Activity: Can you reproduce the material word for word, from the line containing "18, 21, 12, 14" through the line containing "Combined, do Rank", both ends included? Leave the pictures out of your answer.

Records to process:
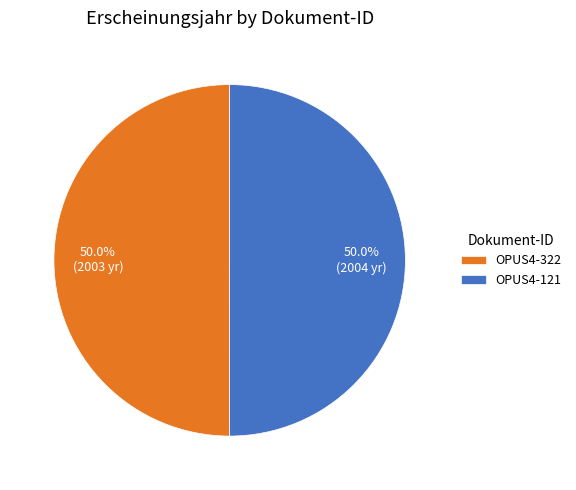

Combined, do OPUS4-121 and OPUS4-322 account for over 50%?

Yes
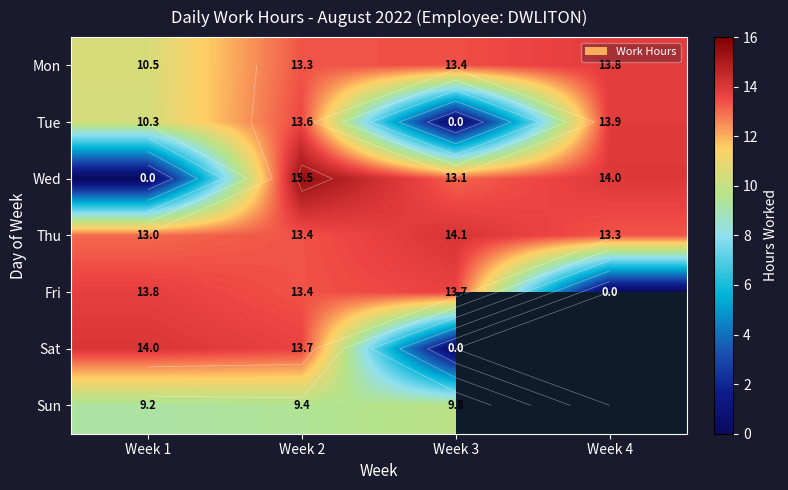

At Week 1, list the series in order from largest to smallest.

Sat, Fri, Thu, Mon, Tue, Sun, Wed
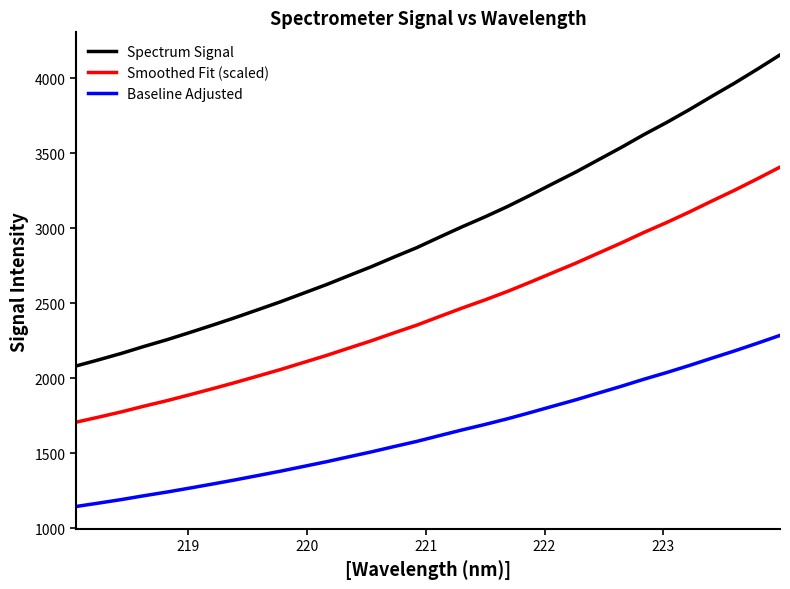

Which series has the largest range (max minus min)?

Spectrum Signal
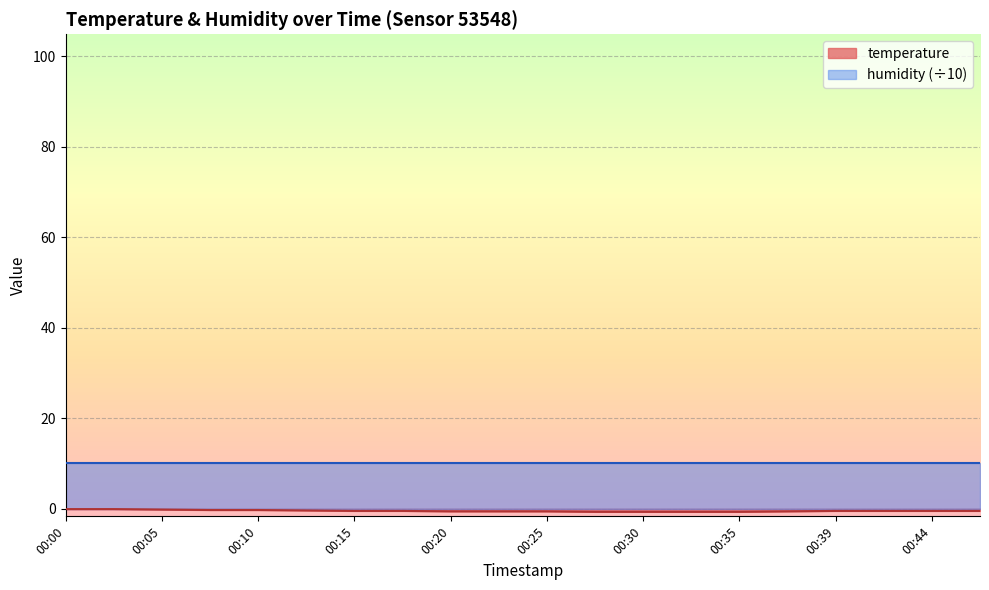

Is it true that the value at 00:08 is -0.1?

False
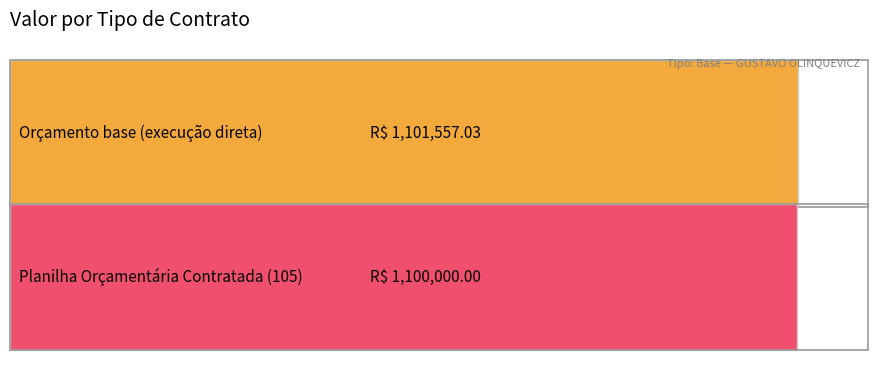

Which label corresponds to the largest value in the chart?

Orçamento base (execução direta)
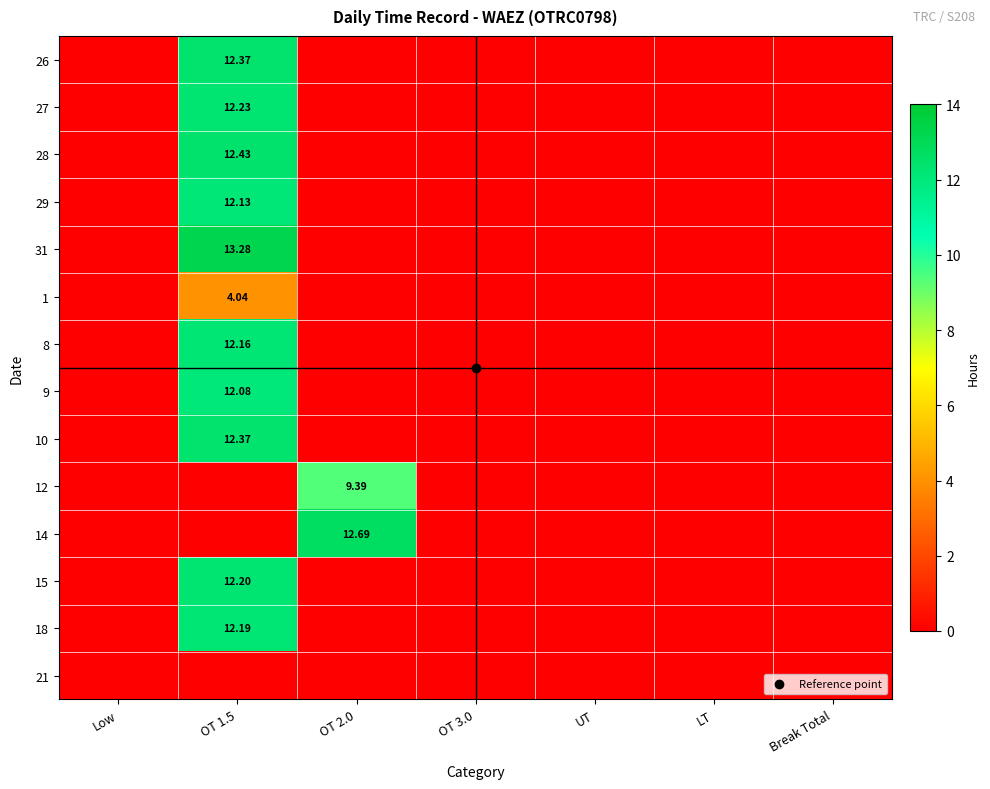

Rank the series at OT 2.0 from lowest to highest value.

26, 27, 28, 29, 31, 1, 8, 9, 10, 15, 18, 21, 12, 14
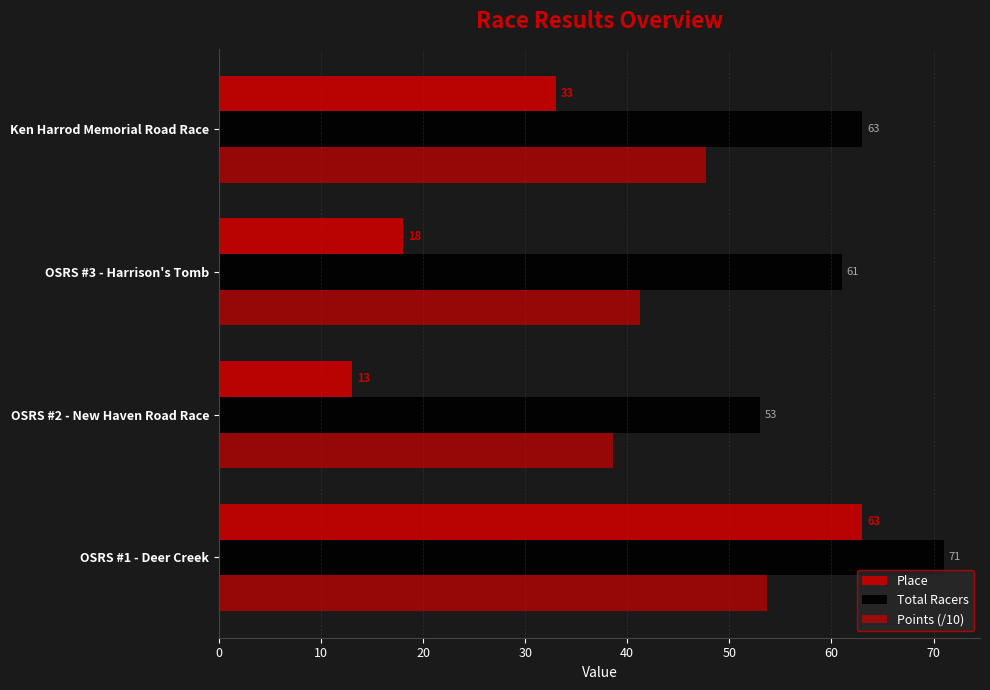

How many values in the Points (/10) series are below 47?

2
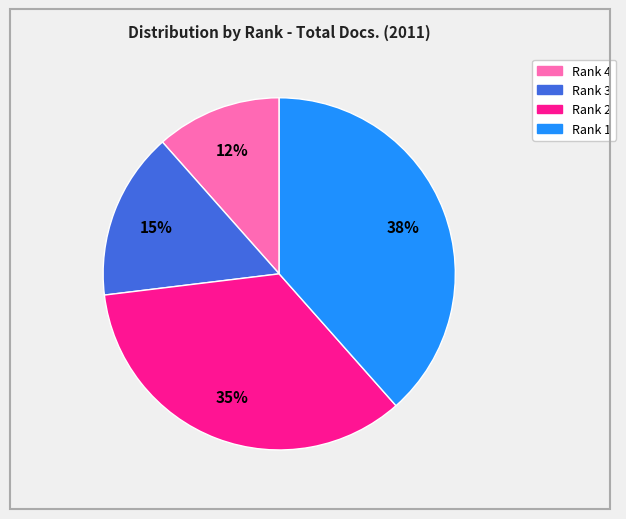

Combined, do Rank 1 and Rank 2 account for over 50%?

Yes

==

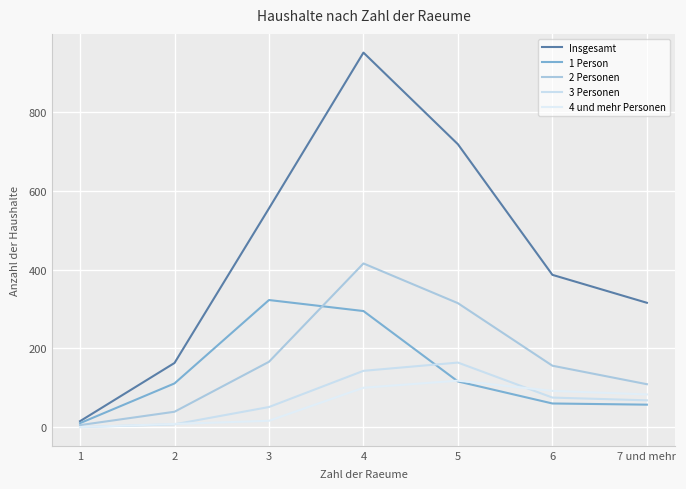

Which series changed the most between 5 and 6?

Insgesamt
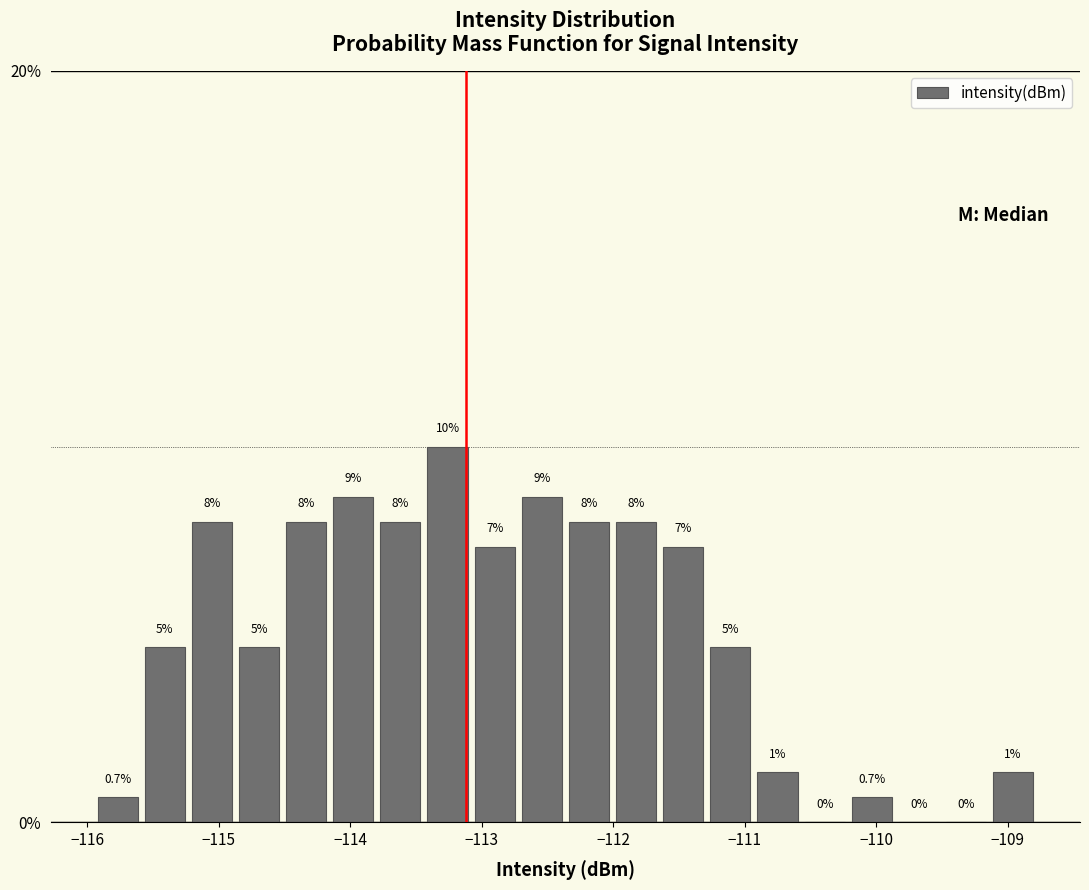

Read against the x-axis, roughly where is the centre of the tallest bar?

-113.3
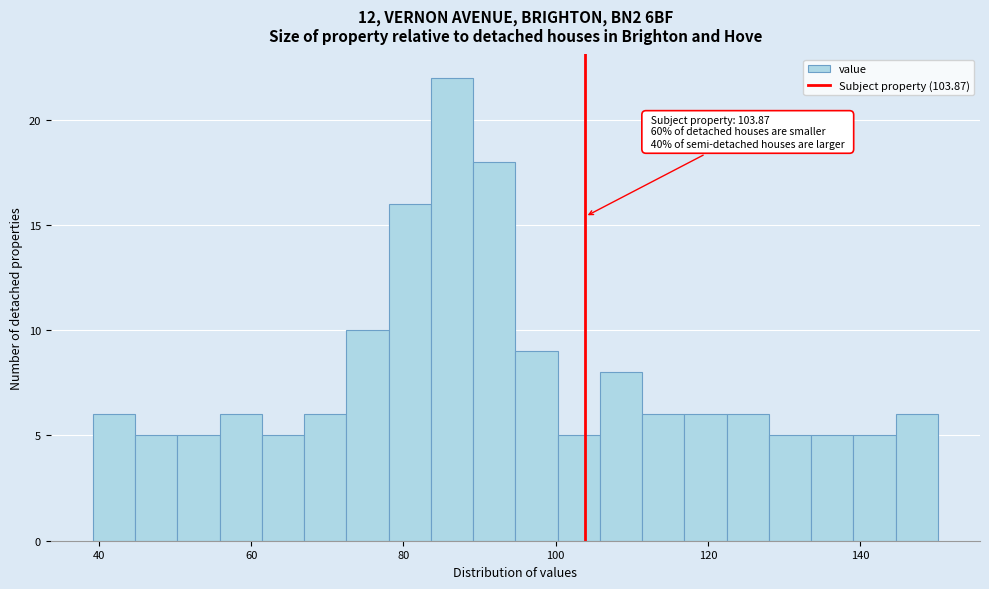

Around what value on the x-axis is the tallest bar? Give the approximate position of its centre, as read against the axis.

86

Finished exercise:
26, 27, 28, 29, 31, 1, 8, 9, 10, 15, 18, 21, 12, 14

How many values in the Points (/10) series are below 47?

2

Combined, do Rank 1 and Rank 2 account for over 50%?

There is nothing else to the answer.